The three presses are Speedmaster XL 105s, one 12- and two ten-colour machines and these will be called off in stages, the first next March, the second in March 2012. The timing of the third has not yet been specified. This order will complete the transformation of the pressroom at the 160,000 sq ft factor in Dunston, near Basildon, from an all SM 102 long perector operation to one which will have five XL 105s and one or two SM 102s.
It will be no surprise to anyone who knows The Anton Group that the presses are highly specified, each ordered with CutStar, Autoplate XL and Inpress Control. These were specified for the first two XL 105s the company took and each has been producing 50-60 million sheets a year.
“Inpress Control is fantastic,” says Gary. “It should be on all presses for faster makeready with least waste. It scans and measures every 16th sheet and keeps the colour and dot gain in line all the time. With the requirement today for ISO 12647 colour standards, a demand we get daily, and clients frequently doing on site audits it is a critical tool enabling us to work to the optimum quality.
“Im equally enthusiastic about Autoplate XL. Our second XL 105-12-P produced 300 different posters with an average run of 1,000 in 72 hours. No operator could change ten plates on a press at that speed. With Autoplate XL makeready now takes five to ten minutes, manually it would be 20-25 minutes.”
The presses have to be well maintained (Inpress Control helps here as well) and Anton is a convert to service contracts and says that Heidelbergs response, engineering expertise and quick fix philosophy is one of the fundamental reasons it remains loyal to the company.
“There is mutual respect and commitment between our two companies and that stops us having to have more than a watching brief on other press suppliers. There is no one close to Heidelberg right now,” says Gary Knight.

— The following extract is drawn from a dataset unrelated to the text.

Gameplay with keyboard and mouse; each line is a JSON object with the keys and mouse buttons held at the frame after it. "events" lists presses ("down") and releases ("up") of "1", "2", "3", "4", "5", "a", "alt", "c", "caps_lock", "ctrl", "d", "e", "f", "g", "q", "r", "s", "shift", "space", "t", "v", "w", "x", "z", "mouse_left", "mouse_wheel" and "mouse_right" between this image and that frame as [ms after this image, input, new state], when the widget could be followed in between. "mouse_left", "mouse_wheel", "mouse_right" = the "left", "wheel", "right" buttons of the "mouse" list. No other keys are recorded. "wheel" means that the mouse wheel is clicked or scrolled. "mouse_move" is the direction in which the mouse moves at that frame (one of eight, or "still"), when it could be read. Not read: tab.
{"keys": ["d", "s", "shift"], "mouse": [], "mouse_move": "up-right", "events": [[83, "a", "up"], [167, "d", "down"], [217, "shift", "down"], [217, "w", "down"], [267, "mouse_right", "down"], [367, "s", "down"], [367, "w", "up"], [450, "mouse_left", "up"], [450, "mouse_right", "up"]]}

Arriving long before the presses, probably in July, is Antons 14th folder and its second KH 82 combination machine. “With XL technology Heidelberg has stepped up production by 40 or 45% and this type of productivity increase is matched with this latest generation folder. We have seen the difference it makes and weve come back for another. To print we need one machine but most work goes through three or more finishing processes and that is why our bindery has a high volume of high output equipment running 24/7 week in, week out,” says Gary.
“Everyone has found market conditions challenging but we are being positive and moving forward. We have a lot of customer loyalty and were delivering quality goods to tight deadlines all the time but to do that and run efficiently we need the right technology. Thats why were on the Heidelberg stand today.”